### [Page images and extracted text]
◆ ◆ ◆ ◆ ◆
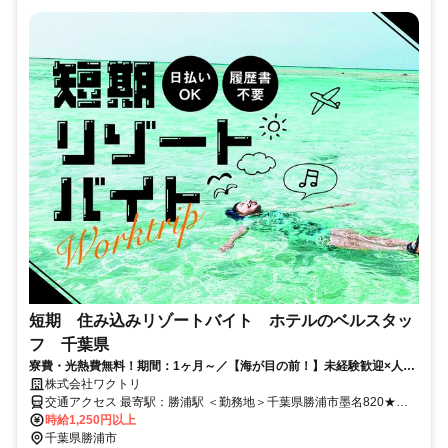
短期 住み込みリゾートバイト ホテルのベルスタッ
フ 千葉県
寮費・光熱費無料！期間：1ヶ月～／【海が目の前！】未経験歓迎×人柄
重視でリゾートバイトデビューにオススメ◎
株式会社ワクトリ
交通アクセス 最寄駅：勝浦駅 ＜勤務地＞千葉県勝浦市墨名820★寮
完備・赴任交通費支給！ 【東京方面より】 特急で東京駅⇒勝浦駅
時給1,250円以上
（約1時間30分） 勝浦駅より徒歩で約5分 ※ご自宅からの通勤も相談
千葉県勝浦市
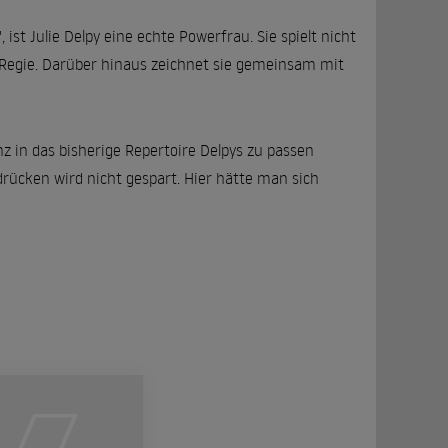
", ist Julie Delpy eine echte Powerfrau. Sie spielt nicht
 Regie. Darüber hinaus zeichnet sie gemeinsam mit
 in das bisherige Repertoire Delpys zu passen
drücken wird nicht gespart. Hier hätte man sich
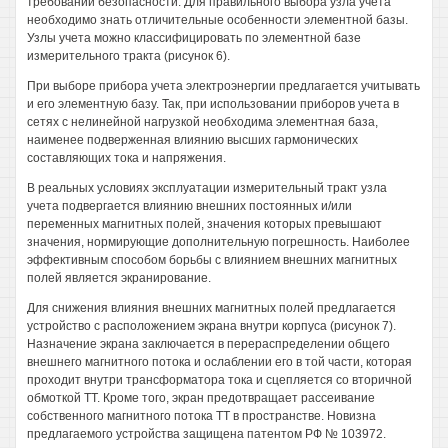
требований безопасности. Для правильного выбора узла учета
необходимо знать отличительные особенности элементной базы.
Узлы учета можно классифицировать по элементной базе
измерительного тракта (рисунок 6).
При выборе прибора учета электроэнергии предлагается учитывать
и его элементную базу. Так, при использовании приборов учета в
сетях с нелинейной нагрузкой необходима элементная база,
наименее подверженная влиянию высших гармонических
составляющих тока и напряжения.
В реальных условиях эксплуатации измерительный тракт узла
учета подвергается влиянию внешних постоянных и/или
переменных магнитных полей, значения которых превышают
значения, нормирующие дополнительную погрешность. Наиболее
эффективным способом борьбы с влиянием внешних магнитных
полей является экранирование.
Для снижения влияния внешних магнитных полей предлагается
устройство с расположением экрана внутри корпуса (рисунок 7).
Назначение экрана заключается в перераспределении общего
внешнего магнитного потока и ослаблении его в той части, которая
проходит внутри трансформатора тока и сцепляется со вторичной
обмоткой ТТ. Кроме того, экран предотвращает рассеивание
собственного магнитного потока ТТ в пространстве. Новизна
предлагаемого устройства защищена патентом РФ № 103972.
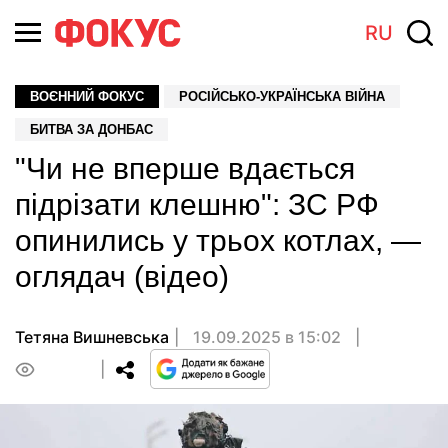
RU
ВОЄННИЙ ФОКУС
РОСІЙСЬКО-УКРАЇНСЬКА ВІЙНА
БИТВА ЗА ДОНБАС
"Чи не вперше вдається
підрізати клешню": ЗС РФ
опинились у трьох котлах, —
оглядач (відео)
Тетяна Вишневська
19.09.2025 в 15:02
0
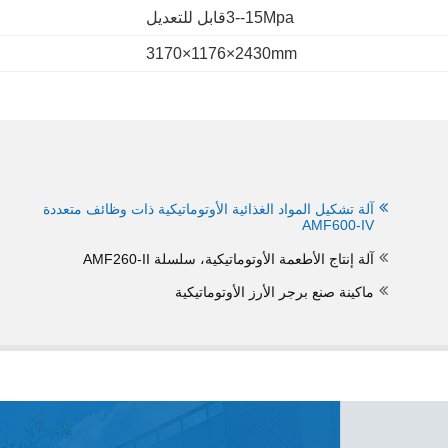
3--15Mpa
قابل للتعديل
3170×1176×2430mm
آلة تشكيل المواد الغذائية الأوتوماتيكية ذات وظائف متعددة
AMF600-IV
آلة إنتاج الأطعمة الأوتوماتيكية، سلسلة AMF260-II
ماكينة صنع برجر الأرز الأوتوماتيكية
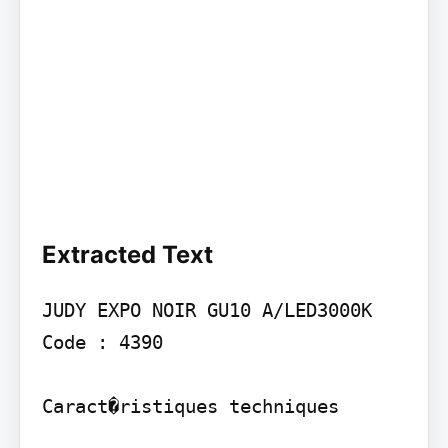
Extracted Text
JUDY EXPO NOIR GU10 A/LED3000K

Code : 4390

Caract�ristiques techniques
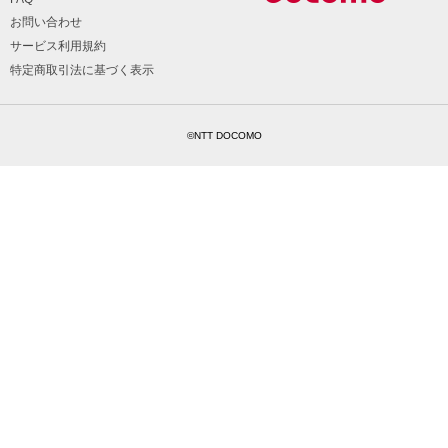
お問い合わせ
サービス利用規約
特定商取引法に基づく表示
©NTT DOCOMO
◆ ◆ ◆ ◆ ◆
Put the data from the start up to and including the line with "drücken wird nicht" into a Markdown table with the columns Row and Text line, giving each line a row number and leaving out blank lines and the pictures.

### [SOLUTION BELOW]
| Row | Text line |
|---|---|
| 1 | 短期 住み込みリゾートバイト ホテルのベルスタッ |
| 2 | フ 千葉県 |
| 3 | 寮費・光熱費無料！期間：1ヶ月～／【海が目の前！】未経験歓迎×人柄 |
| 4 | 重視でリゾートバイトデビューにオススメ◎ |
| 5 | 株式会社ワクトリ |
| 6 | 交通アクセス 最寄駅：勝浦駅 ＜勤務地＞千葉県勝浦市墨名820★寮 |
| 7 | 完備・赴任交通費支給！ 【東京方面より】 特急で東京駅⇒勝浦駅 |
| 8 | 時給1,250円以上 |
| 9 | （約1時間30分） 勝浦駅より徒歩で約5分 ※ご自宅からの通勤も相談 |
| 10 | 千葉県勝浦市 |
| 11 | ", ist Julie Delpy eine echte Powerfrau. Sie spielt nicht |
| 12 |  Regie. Darüber hinaus zeichnet sie gemeinsam mit |
| 13 |  in das bisherige Repertoire Delpys zu passen |
| 14 | drücken wird nicht gespart. Hier hätte man sich |